Stato-mafia
teoremi e verità

Dopo il maxiprocesso di Palermo istruito da Giovanni Falcone, la mafia ha alzato il tiro contro le istituzioni, a cominciare dall’omicidio Lima. A quel punto lo Stato, o frange di esso, per fermare l’ondata di sangue avrebbe intavolato una trattativa con Cosa Nostra. È l’assunto fondamentale su cui ha ruotato il processo a carico di carabinieri, uomini politici, mafiosi e altri personaggi che va avanti da cinque anni e sei mesi e che ieri ha avuto il suo primo verdetto. I giudici della Corte d’Assise di Palermo hanno comminato pene pesantissime a carico di uomini delle istituzioni

e «uomini d’onore» dimostrando di credere al teorema dell’accusa: dodici anni per gli ex generali Mario Mori e Antonio Subranni, dodici anni per l’ex senatore Marcello Dell’Utri, otto anni per l’ex colonnello Giuseppe De Donno, ventotto anni per il boss Leoluca Bagarella. Assolto l’ex ministro Nicola Mancino, perché il fatto non sussiste. Massimo Ciancimino, figlio di Vito, il supertestimone del processo, che aveva esibito il famoso «papello», ovvero l’elenco delle richieste dei mafiosi allo Stato, rivelatosi una clamorosa patacca, è stato condannato a otto anni per calunnia nei confronti dell’ex capo della polizia Gianni De Gennaro ed è stato invece assolto dall’accusa di concorso esterno in associazione mafiosa.
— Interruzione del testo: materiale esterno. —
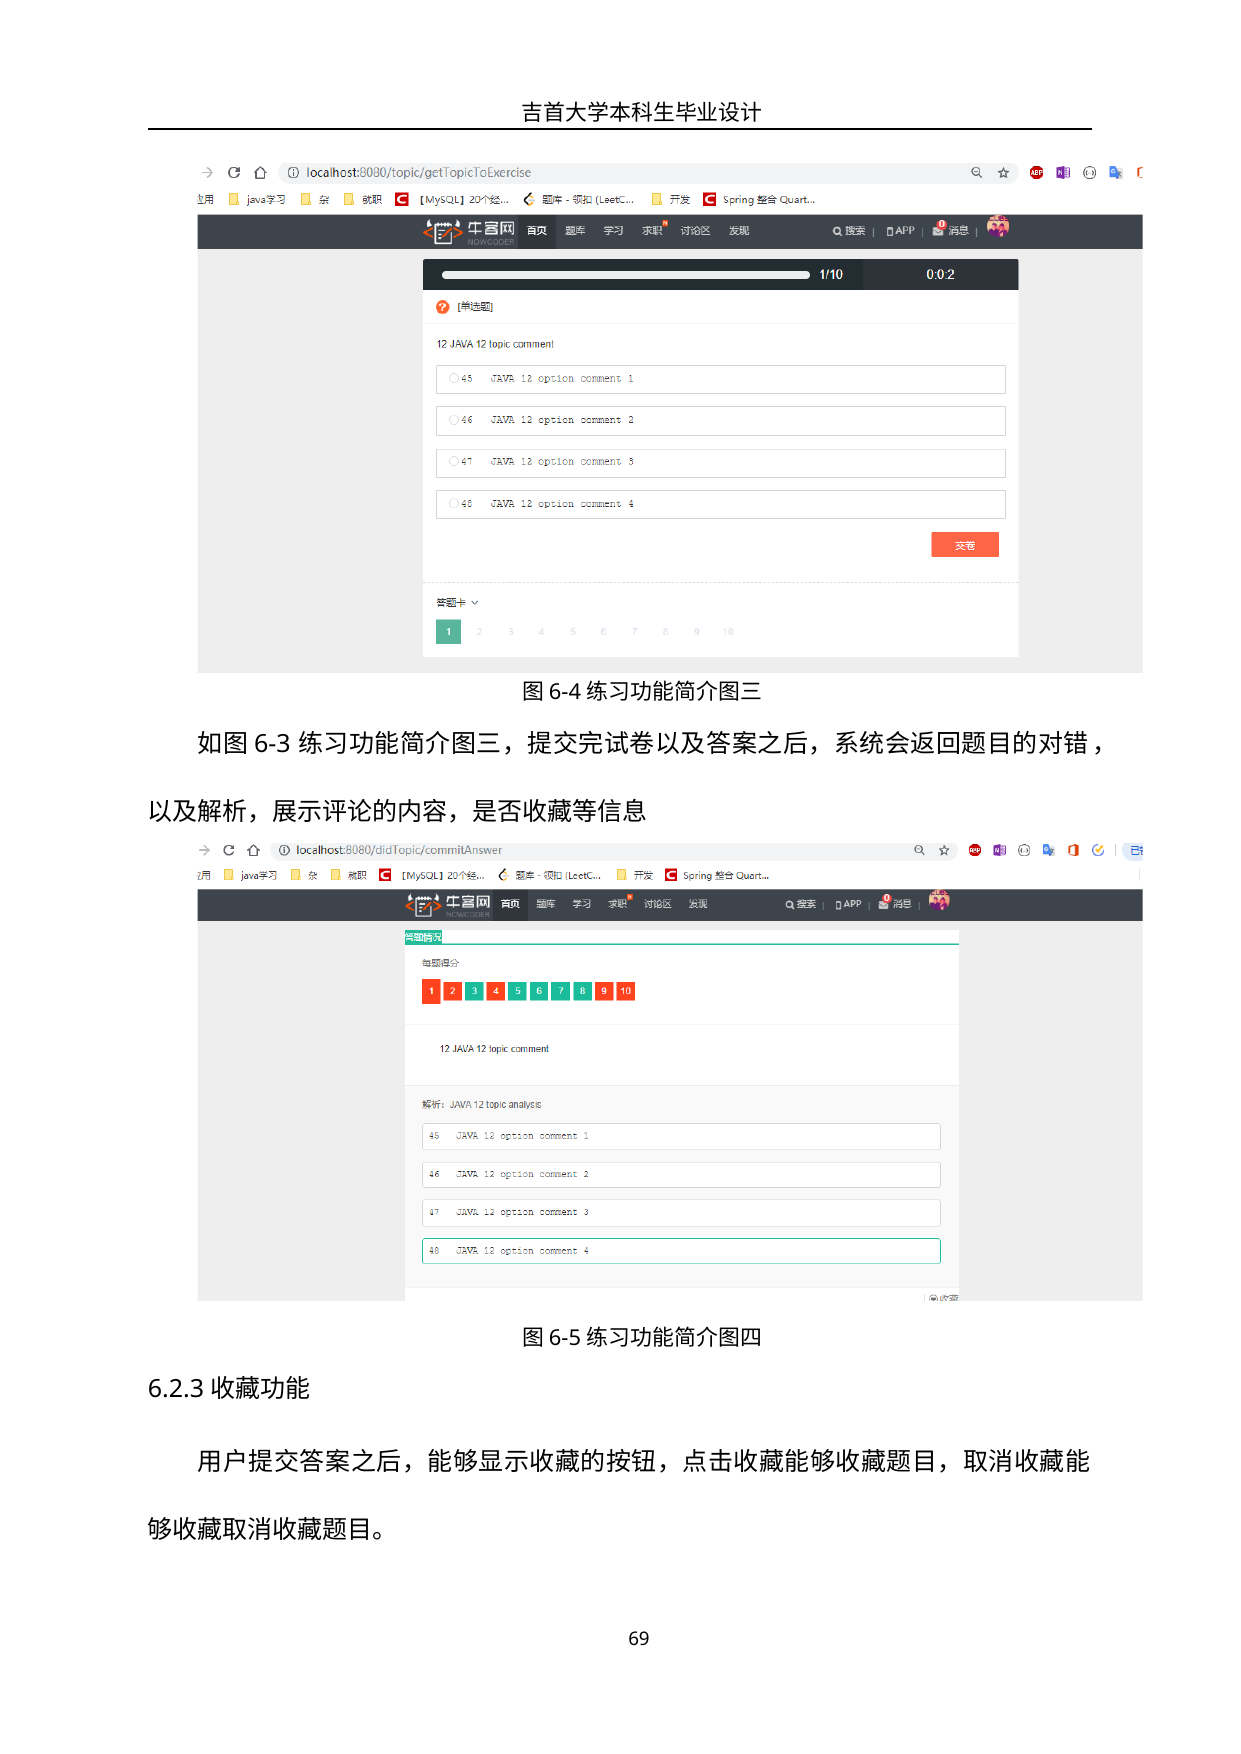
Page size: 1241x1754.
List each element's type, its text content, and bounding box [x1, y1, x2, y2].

text 如图6-3 练习功能简介图三，提交完试卷以及答案之后，系统会返回题目的对错，以及解析，展示评论的内容，是否收藏等信息 [148, 707, 1092, 843]
text 6.2.3 收藏功能 [148, 1352, 1092, 1420]
text 图6-4 练习功能简介图三 [148, 673, 1092, 707]
text 用户提交答案之后，能够显示收藏的按钮，点击收藏能够收藏题目，取消收藏能够收藏取消收藏题目。 [148, 1426, 1092, 1562]
picture [197, 843, 1143, 1301]
text 图6-5 练习功能简介图四 [148, 1318, 1092, 1352]
picture [197, 163, 1143, 673]
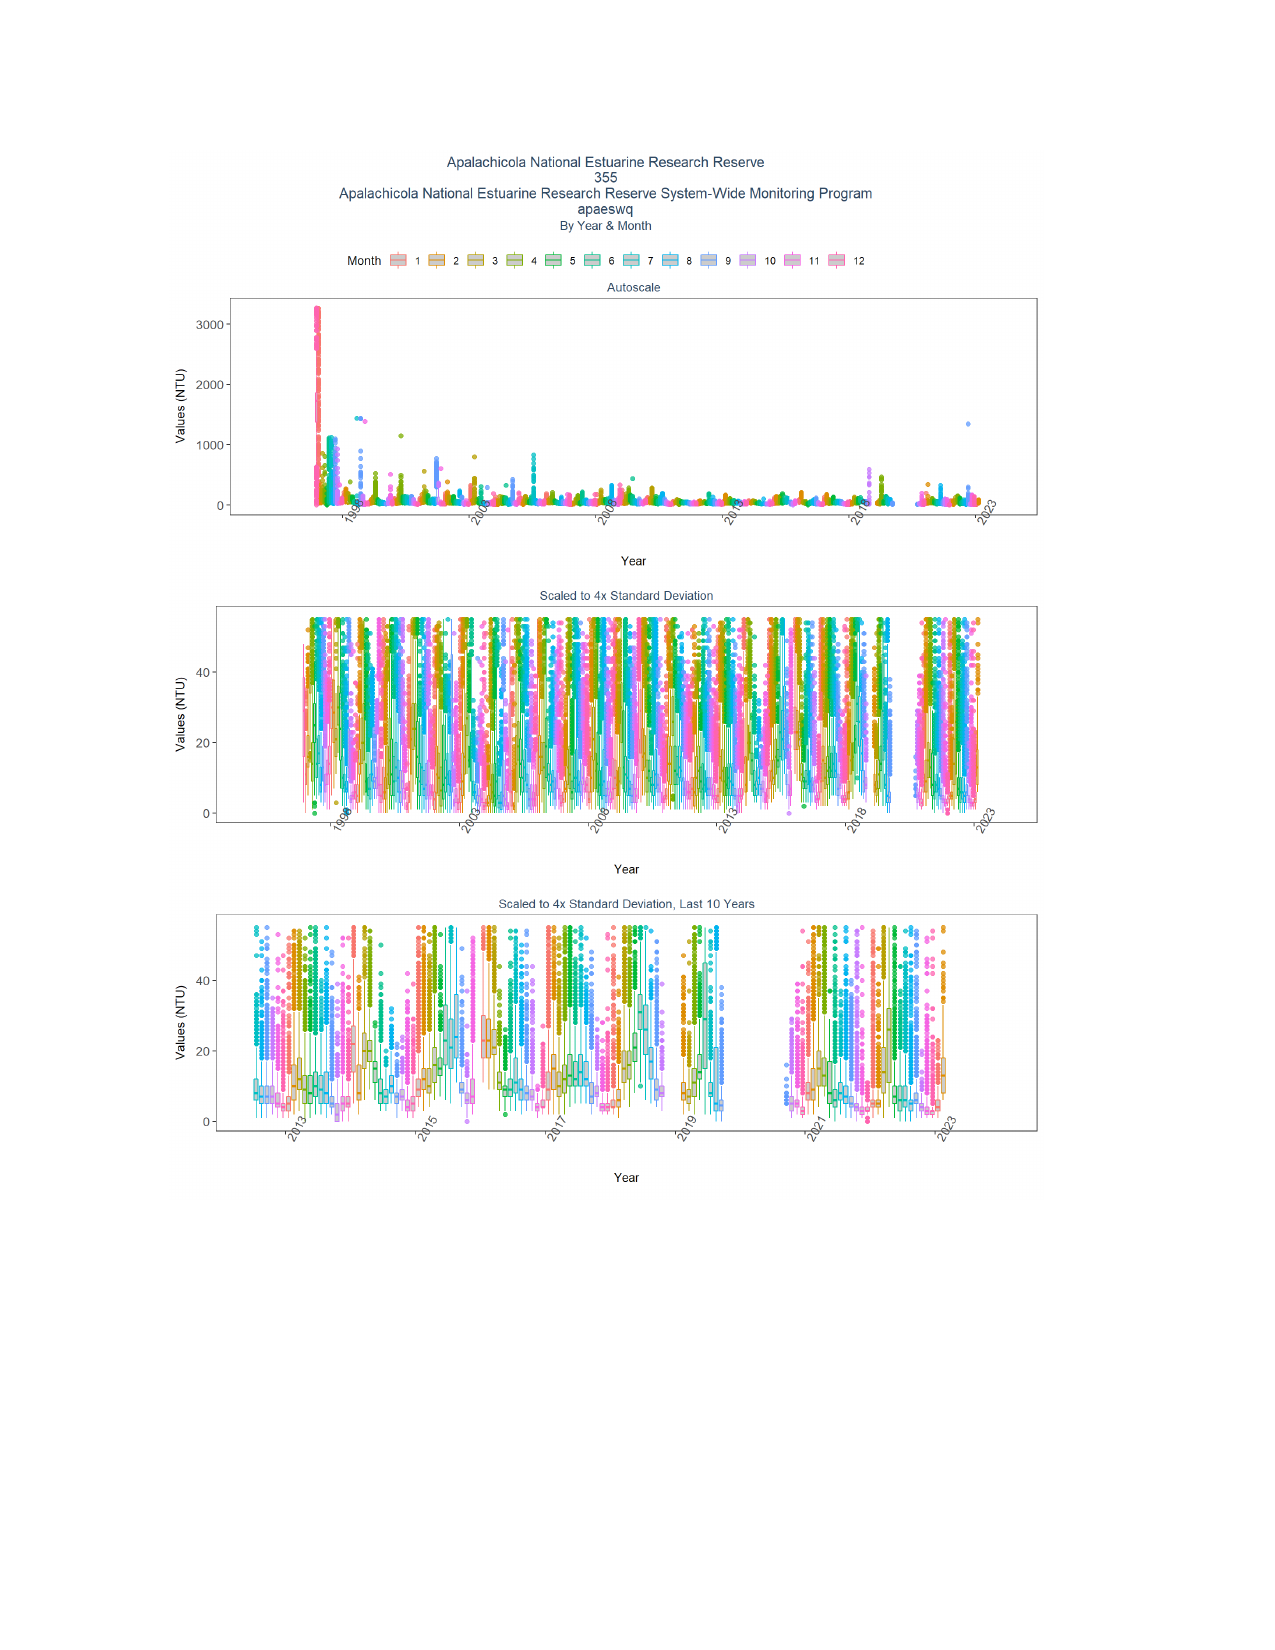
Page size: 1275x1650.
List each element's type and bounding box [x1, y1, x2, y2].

picture [168, 150, 1044, 1200]
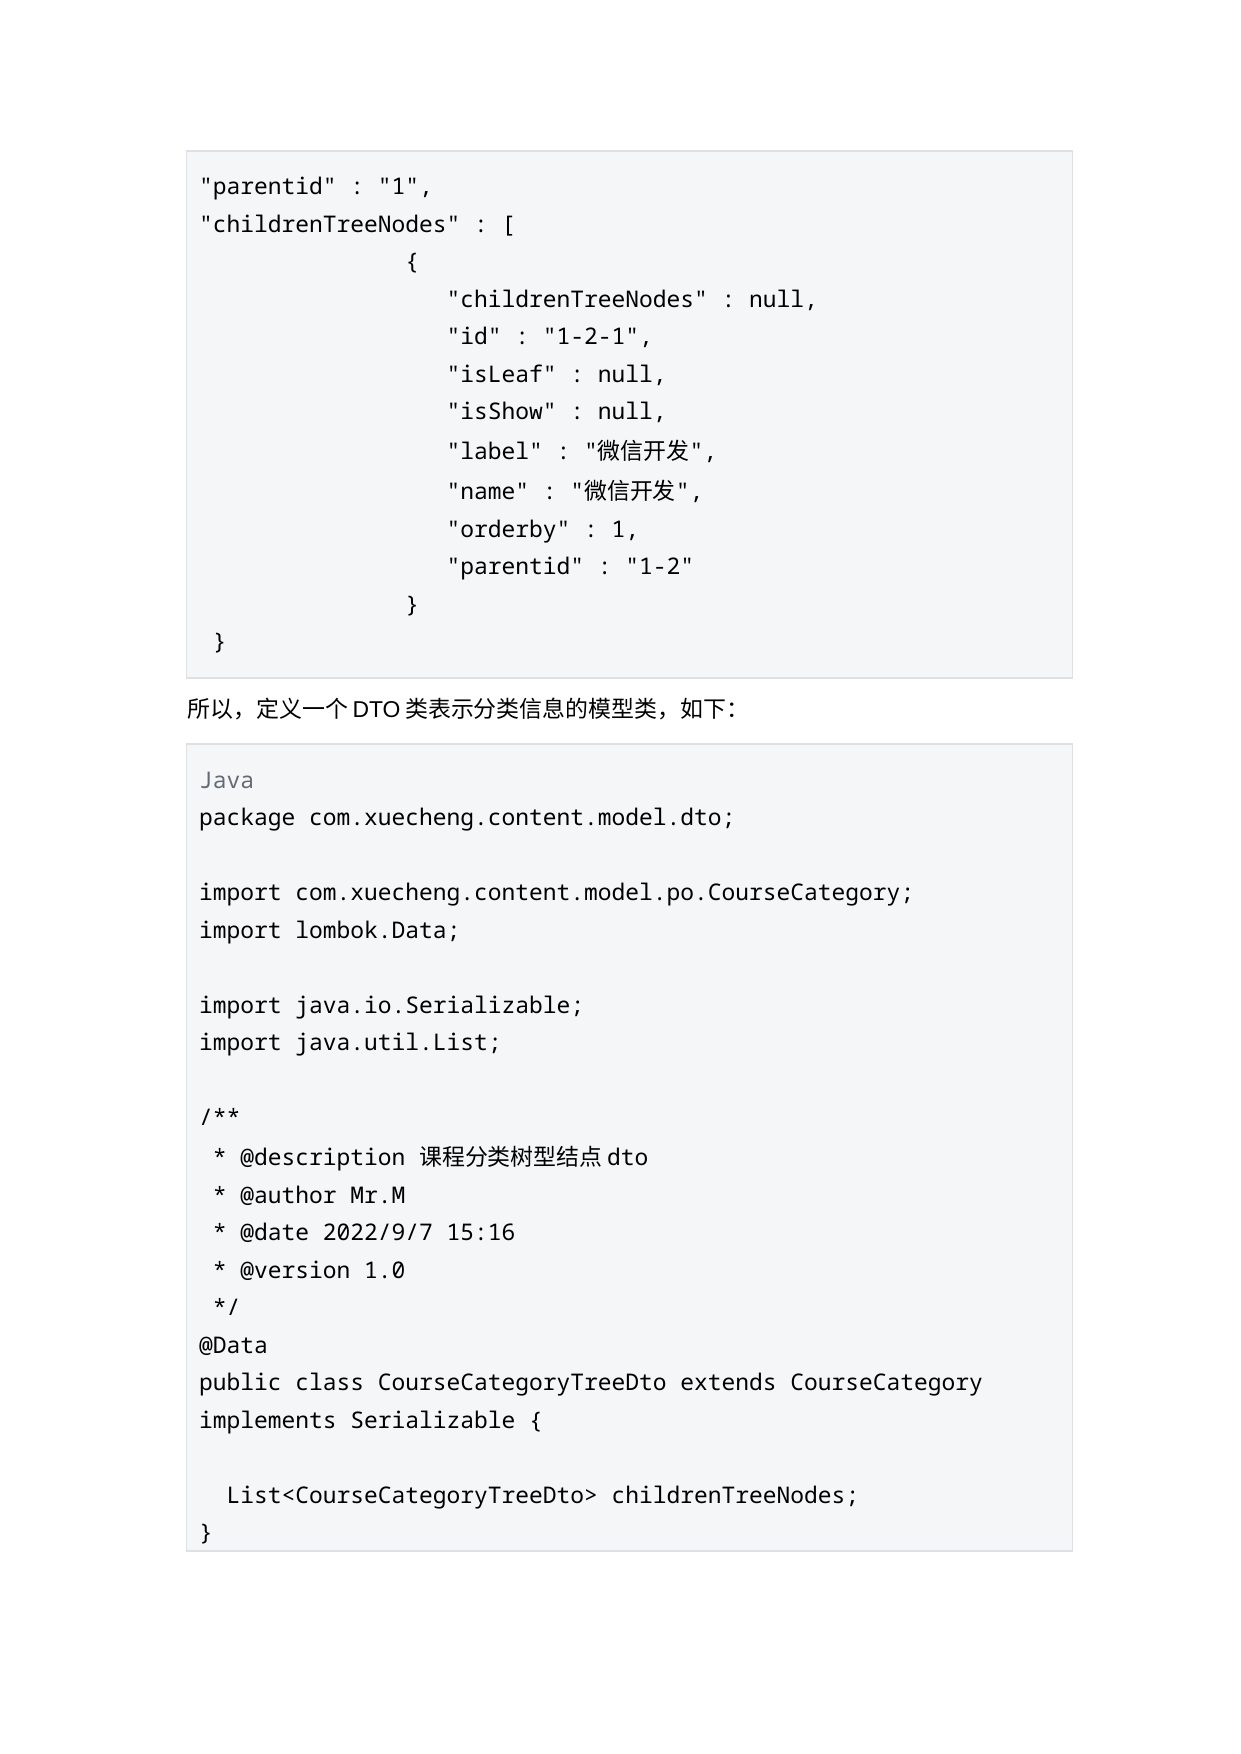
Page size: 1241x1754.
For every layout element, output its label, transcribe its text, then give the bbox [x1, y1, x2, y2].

text 所以，定义一个DTO类表示分类信息的模型类，如下： [187, 691, 1053, 724]
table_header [187, 745, 1072, 1550]
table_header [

Il contesto è quello della terribile stagione cominciata dal sangue delle stragi di Capaci e via D’Amelio. La condanna attribuisce la responsabilità agli ufficiali del Ros per il periodo 1992; a Dell’Utri, per il «periodo del governo Berlusconi». Ovvero, il periodo 1993-1994. I pm di Palermo fissano l’inizio di tutto nell’omicidio a Mondello dell’europarlamentare Salvo Lima, ritenuto contiguo a Cosa Nostra e ucciso perché ritenuto non più in grado di garantire i rapporti tra Cosa Nostra e istituzioni. È a quel punto che l’escalation prosegue, con la mafia che alza il tiro con le bombe agli Uffizi, alla Villa Reale di Milano, contro Maurizio Costanzo a Roma. Lo Stato avrebbe ceduto attenuando il carcere duro per 300 uomini di Cosa Nostra e chiudendo un occhio sulla cattura di Provenzano in cambio della cattura di Totò Riina.

Ma è davvero tutto chiaro? Le sentenze vanno rispettate, ma il teorema accusativo ha sempre presentato dei punti deboli o controversi. Calogero Mannino, ad esempio, divenuto oggetto di minacce all’indomani dell’omicidio Lima (gli verrà recapitata una corona funebre), sarebbe stato uno dei tramiti della trattativa insieme con alcuni ufficiali dei carabinieri del Ros. Ma in un altro processo è stato assolto con formula piena. Vi sarebbe stato poi un abboccamento per far convergere i voti di Cosa Nostra su Forza Italia. Tesi piuttosto ardita poiché equivarrebbe a dire che tutta la Sicilia è mafiosa, visto il famoso «cappotto» in cui Berlusconi vinse in tutti i collegi dell’Isola nel 2001. Come detto, il cuore della trattativa era il papello, in cui si chiedeva l’abolizione del carcere duro per i mafiosi. Ma a parte il falso di Ciancimino, non si è mai trovato nulla di simile. Le fonti di prova della procura sono state sostanzialmente le deposizioni dei pentiti, esattamente come nel processo Contrada e Andreotti, da Giovani Brusca a Salvatore Cancemi, Nino Giuffrè e Gaspare Spatuzza.

Anzi, spesso i pentiti sono gli stessi dei due processi citati. Tutti (ma solo loro) avvalorano il fatto che l’indomani del delitto Lima e degli attentati venne avviato il dialogo tra i carabinieri e i capimafia. Anche alcune sentenze avvalorano l’ipotesi che sia esistito un patteggiamento tra Stato e malavita organizzata, ma sempre sulla scorta dei collaboratori di giustizia. Ci sono altri processi in contraddizione con la sentenza di ieri, oltre a quella di assoluzione per Mannino. Anche il generale dei carabinieri Mario Mori è stato assolto dall’accusa di aver favorito la latitanza di Bernardo Provenzano, moneta di scambio tra mafia e Stato. Così come è stata compromessa la credibilità di Massimo Ciancimino. L’impressione è che dovremo attendere gli altri gradi di giudizio per capire fino in fondo quella terribile stagione in cui è nata la Seconda Repubblica.